Peter Rosenberger didn’t know his wife, Gracie, when she was in a catastrophic car wreck in 1983, and doctors had told the then-17 year-old she wouldn’t survive.
Not only did Gracie survive, but two years later, she met Rosenberger and fell in love. The couple got married and started a family, settling into their Nashville, Tennessee home in 1986.
The quality that Rosenberger most admires in his wife? “Her authenticity. She’s not plastic, fake, or one to put on airs,” he said. “She’s who she is, and her passion is genuine. If she loves a dessert, she really loves a dessert. If she wants to help amputees, she really wants to help amputees. That genuine passion extends into every area of her life.”
By 1991, Gracie legs had deteriorated – and doctors had no choice but to amputate her right leg. Four years later, the left leg was amputated, too.

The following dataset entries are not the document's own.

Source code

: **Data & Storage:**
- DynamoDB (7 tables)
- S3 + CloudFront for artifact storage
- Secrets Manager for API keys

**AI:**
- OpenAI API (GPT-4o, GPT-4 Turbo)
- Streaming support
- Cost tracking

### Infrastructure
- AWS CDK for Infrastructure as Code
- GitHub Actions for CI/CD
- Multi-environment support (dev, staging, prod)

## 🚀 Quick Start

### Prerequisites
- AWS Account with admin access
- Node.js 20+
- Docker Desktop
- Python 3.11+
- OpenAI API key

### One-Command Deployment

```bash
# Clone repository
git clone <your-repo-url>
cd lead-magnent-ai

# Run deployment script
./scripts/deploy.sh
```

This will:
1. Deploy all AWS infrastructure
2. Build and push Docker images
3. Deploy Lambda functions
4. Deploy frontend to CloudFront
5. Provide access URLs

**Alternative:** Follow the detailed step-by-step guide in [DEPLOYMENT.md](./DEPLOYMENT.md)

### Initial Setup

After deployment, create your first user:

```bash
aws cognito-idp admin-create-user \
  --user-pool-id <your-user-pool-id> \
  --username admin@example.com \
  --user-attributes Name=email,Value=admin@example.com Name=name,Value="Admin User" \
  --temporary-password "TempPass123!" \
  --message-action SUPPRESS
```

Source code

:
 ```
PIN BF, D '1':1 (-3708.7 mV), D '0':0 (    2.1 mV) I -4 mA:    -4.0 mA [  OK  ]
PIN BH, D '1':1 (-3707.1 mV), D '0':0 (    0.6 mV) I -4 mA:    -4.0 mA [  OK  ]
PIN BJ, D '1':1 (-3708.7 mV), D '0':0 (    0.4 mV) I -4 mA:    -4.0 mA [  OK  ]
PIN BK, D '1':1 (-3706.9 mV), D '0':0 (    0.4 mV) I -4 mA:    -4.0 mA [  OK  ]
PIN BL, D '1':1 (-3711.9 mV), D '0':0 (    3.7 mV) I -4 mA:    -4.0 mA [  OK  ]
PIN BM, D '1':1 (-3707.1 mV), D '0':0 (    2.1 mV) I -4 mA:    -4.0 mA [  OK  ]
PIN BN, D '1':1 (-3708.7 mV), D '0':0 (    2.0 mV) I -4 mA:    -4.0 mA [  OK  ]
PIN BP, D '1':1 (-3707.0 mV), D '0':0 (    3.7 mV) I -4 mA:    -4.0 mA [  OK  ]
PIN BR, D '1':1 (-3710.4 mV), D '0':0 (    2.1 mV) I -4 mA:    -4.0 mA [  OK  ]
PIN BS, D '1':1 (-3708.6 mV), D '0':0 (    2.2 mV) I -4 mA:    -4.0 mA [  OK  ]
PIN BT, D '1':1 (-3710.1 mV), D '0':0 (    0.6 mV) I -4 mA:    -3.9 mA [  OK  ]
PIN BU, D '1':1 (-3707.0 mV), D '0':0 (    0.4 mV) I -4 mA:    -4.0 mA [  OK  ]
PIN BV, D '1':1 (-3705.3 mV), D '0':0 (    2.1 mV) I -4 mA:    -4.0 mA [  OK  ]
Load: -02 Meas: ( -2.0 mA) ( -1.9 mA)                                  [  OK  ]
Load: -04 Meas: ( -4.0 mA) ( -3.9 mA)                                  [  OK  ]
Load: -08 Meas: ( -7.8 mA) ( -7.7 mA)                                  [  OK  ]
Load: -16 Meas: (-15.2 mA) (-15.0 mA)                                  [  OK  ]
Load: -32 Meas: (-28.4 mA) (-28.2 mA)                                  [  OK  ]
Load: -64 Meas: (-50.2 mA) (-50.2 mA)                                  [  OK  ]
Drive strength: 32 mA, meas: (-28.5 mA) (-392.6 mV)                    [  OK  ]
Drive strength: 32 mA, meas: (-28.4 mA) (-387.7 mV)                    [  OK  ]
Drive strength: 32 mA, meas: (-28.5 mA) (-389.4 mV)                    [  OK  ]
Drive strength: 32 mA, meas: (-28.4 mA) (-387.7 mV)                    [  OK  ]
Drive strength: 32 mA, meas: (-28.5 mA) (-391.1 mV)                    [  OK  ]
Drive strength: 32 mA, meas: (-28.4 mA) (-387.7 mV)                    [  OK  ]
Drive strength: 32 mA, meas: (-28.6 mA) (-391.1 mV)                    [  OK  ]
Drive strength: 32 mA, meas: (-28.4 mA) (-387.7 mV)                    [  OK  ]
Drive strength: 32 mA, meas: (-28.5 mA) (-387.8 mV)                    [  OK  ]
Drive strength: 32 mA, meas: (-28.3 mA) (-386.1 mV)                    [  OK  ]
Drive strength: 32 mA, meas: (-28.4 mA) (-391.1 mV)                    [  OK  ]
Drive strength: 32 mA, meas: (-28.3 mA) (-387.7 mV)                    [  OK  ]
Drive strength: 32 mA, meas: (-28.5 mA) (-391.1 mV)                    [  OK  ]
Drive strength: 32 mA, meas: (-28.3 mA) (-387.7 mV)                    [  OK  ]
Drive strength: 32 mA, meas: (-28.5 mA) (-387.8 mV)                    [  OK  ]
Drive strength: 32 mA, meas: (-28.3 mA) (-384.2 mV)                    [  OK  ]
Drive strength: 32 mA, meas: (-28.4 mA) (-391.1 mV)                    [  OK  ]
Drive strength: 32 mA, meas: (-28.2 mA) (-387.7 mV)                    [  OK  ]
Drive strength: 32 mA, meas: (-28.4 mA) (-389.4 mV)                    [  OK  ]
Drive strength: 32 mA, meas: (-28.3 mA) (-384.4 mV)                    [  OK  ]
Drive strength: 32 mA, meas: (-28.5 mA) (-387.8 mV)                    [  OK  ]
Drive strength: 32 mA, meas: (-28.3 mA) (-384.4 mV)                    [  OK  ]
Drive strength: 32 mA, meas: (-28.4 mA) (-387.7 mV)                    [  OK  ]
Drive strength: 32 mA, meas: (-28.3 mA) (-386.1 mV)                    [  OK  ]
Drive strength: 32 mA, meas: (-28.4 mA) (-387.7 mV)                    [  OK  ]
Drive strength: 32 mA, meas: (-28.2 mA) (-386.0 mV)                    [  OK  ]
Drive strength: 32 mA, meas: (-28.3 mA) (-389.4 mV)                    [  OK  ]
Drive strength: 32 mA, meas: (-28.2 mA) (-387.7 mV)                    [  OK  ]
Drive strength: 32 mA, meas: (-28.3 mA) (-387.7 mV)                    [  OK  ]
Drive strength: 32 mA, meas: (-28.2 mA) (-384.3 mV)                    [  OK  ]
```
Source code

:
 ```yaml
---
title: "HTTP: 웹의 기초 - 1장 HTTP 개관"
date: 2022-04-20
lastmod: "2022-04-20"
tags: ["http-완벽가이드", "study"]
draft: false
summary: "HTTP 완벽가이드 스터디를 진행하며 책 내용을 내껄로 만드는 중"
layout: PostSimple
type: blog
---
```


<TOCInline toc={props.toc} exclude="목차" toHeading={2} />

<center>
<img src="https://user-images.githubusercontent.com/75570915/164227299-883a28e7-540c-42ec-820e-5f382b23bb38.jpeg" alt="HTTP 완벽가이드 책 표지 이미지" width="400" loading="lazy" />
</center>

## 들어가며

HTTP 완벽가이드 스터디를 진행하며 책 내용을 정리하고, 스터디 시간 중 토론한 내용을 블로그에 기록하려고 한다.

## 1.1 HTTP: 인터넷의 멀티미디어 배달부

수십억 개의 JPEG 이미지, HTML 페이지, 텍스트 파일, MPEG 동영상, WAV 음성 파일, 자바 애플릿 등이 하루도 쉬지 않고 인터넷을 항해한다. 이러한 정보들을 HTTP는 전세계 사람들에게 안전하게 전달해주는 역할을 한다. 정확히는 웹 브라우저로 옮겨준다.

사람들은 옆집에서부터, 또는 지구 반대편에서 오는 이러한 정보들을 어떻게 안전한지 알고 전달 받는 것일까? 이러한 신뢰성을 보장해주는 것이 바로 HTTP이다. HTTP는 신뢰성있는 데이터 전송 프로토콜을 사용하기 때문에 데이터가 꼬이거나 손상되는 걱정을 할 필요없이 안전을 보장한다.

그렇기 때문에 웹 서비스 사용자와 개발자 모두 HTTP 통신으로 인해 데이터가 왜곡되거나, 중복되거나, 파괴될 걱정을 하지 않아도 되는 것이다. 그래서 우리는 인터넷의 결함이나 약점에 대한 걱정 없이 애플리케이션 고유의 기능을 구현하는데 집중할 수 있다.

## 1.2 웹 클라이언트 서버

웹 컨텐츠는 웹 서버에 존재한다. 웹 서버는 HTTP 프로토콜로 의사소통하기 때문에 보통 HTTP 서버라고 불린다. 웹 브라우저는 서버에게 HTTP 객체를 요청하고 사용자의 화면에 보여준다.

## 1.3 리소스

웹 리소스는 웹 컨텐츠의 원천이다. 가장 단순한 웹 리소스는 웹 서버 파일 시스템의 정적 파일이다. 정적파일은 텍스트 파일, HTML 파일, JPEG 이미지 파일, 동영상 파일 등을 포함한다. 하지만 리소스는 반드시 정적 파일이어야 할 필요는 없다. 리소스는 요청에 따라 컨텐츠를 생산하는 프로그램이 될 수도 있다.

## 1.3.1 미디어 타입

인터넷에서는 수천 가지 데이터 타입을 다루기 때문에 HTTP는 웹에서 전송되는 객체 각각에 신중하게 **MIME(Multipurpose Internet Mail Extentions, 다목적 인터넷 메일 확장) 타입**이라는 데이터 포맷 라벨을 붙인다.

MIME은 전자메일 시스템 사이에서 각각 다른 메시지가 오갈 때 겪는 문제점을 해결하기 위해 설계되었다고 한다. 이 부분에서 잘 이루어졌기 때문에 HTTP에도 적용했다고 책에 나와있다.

After the surgeries, the Rosenbergers discovered first-hand the challenges of life as an amputee, and how living a “normal” life would depend on prosthetic limbs.
While recuperating at home, Gracie watched a documentary on Princess Diana of Wales, in which she helped land mine amputees in Southeast Asia. Rosenberger said at that moment, his wife looked down at her bandages and realized how important prosthetics were to her. She served more than 10 years ago for a year on the board of the Amputee Coalition of America, as well as on the LIMBS FOR LIFE Foundation board in the United States, but wanted to go beyond the U.S. – and do more.
“Most prosthetics are stored away, collecting dust, but by donating those legs, other amputees are given a chance to walk,” Rosenberger said.
Rosenberger described how one woman kept a box of her deceased husbands’ prosthetic legs since 1994 in her basement, and recently donated them to Standing With Hope after hearing about the organization. The Rosenbergers hope that people with similar situations, will donate the unused prosthetics to the foundation, so amputees can have the chance to walk someday. So far, Standing With Hope has collected almost 500 prosthetics for the people of West Africa.
But that wasn’t enough for the couple.
“We wanted to go beyond the country…not just put a leg on somebody, but to train others how to do it,” said Peter Rosenberger, 48. “My wife and I knew that she had a second chance after her accident, and we wanted to share that attitude.”
The organization does not limit who receives prosthetics, although it mostly focuses on children because they have a greater chance for growth and opportunity, Peter Rosenberger said. He added that part of the organization’s mission is believing that just because a leg is missing, does not mean you cannot achieve extraordinary things.
Active employable adults are also a high priority, as becoming active again gives them the ability to work.
The prosthetics come at a small price for the West African people. Although the prosthetics are free to the government of Ghana through the Rosenbergers’ organization, the government does charge a small fee to each patient for a limb. The average cost of a prosthetic leg is approximately $2,000 – but some could cost up to $15,000. Standing with Hope eliminates the cost of the prosthetics since they are donated to the foundation. If someone in West Africa is unable to afford the limb, they are evaluated by a field director. If they fit the description of a proper candidate, they are given the limbs.
Standing With Hope also partners with the Corrections Corporation of America, giving inmates a chance to learn how to disassemble used limbs to recycle and give to the people of West Africa. Peter Rosenberger visits the prisons frequently and interacts with the inmates on a regular basis.
“They are very enthusiastic about the program and extremely willing to help the cause,” he said.
One prisoner wrote to Rosenberger and said, “Before I was locked up, I never thought about people crippled in their bodies. Standing With Hope has not only opened my eyes, but opened my heart.”